Nathan Myhrvold, erstwhile Microsoft CTO and now patent powerbroker extraordinare, has hit the news this weekend, but it’s not for his latest licensing deal with a mobile phone maker, or for a lawsuit against a tech company (or three) that refuses to pay up for patents that his company, Intellectual Ventures, owns — but for a different kettle of fish altogether.
Myhrvold has won the James Beard Foundation book award for cookbook of the year — the top prize in one of the industry’s most prestigious accolades — for a book that deep-dives, appropriately enough, into the science and technology of cooking.
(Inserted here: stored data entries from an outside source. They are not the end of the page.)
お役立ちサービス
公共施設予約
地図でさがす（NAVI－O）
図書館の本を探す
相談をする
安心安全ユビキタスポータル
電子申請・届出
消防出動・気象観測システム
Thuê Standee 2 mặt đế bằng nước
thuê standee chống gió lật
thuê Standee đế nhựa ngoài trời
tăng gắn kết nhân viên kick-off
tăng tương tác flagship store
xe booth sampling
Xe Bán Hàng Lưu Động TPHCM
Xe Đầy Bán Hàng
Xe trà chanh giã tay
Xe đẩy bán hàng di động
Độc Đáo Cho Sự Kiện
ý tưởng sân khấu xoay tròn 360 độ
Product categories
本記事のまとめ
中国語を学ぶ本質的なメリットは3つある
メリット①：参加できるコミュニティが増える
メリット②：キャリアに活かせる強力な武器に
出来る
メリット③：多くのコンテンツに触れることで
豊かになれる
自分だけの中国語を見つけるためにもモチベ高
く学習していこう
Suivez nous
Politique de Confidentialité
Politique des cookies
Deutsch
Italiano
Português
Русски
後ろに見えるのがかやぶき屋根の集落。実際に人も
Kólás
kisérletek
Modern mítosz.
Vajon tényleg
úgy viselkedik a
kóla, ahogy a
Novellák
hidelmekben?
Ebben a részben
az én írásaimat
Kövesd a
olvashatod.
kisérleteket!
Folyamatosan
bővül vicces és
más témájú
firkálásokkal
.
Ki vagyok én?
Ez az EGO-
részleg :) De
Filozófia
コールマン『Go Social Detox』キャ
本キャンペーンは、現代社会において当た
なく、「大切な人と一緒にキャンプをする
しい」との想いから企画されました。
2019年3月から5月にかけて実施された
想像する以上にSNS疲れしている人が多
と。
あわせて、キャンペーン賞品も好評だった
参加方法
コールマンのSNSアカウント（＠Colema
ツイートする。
His book, the self-published Modernist Cuisine, is a six-volume, 2,438-page effort that he co-wrote with Chris Young and Maxime Bilet (and a 20-person team of cooks), which is selling for $625 (or $455.11 on Amazon).
Myhrvold, it turns out, has been a foodie for decades, starting some serious amateur training in Burgundy, France at the La Varenne cooking academy, while he was still at Microsoft.
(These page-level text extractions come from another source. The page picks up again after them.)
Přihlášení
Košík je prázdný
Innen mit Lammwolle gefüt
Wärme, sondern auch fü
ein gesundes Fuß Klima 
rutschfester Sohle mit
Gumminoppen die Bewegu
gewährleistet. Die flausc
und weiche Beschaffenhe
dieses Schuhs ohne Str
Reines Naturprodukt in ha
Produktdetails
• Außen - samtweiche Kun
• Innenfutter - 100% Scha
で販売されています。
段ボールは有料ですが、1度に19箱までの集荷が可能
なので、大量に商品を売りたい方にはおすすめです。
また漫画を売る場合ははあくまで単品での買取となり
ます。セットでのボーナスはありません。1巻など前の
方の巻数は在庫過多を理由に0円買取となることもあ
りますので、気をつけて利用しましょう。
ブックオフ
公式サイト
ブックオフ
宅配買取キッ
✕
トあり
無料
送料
According to this lengthy profile in Men’s Journal, Myhrvold’s basic interest was then further concentrated (geddit?) after meeting and befriending Heston Blumenthal, the British chef famous for popularizing the whole concept of molecular gastronomy — the art of applying science and technology to figuring out why food tastes the way that it does, and how to use scientific techniques make that even better.
If Myhrvold’s contribution to the tech world has been one of inventions and — perhaps more controversially — a certain kind of business acumen to leverage his and other’s inventions, then his Modernist Cuisine is perhaps the culinary equivalent:
Molecular gastronomy has made its way to the forefront of haute cuisine, with restaurants like the Fat Duck, El Bulli and Noma leading the charge, and as that trickles down to the masses you can see how Myhrvold’s tome could be useful to the wider world of chefs keen to apply some of these methods in their kitchens. As for the content: “water baths, homogenizers, centrifuges, and ingredients such as hydrocolloids, emulsifiers, and enzymes” are very much the norm in this book.
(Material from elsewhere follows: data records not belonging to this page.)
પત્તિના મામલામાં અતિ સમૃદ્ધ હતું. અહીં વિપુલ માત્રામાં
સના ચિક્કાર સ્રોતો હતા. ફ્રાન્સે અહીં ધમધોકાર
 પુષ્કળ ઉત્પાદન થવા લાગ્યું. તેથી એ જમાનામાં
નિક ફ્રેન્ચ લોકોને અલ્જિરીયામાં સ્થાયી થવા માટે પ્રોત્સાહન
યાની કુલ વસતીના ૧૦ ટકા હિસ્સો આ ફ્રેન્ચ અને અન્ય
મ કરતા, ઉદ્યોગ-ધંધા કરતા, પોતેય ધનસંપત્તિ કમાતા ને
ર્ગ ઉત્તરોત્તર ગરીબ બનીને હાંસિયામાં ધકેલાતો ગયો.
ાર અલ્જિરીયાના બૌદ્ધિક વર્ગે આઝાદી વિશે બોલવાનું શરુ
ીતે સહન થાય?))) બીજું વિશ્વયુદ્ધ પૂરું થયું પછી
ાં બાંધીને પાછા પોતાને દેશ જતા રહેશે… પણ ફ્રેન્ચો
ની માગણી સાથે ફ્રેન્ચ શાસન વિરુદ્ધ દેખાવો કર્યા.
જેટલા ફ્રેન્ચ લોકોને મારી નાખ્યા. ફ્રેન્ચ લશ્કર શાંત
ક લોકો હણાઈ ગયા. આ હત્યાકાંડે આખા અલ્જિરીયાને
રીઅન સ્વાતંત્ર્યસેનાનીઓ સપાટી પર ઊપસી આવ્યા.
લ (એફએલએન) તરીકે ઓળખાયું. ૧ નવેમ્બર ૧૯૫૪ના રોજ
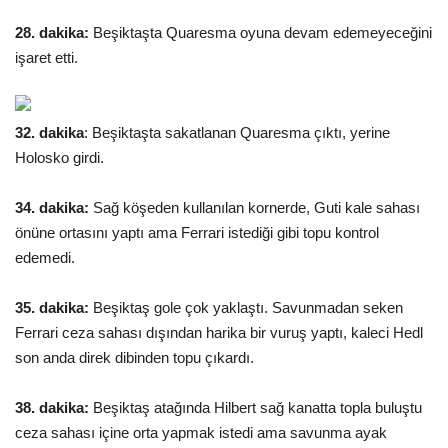
28. dakika:
Beşiktaşta Quaresma oyuna devam edemeyeceğini
işaret etti.
32. dakika
:
Beşiktaşta sakatlanan Quaresma çıktı, yerine
Holosko girdi.
34. dakika:
Sağ köşeden kullanılan kornerde, Guti kale sahası
önüne ortasını yaptı ama Ferrari istediği gibi topu
kontrol
edemedi.
35. dakika:
Beşiktaş gole çok yaklaştı. Savunmadan seken
Ferrari ceza sahası dışından harika bir vuruş yaptı, kaleci Hedl
son anda direk dibinden topu çıkardı.
38. dakika:
Beşiktaş atağında Hilbert sağ kanatta topla buluştu
ceza sahası içine orta yapmak istedi ama savunma ayak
In its most positive and optimistic light, the book and the whole effort gives a totally different spin to a man many commonly think of as a patent troll. As Men’s Journal writes: “If Myhrvold wants to bridge his ideas to reality and not be deemed a mere opportunist, or monsteret, what better route to the public’s love than through its stomach?”
On a more cynical note: do you think Mhyrvold looked into whether any of these cooking ideas can be patented — and if so, have they been?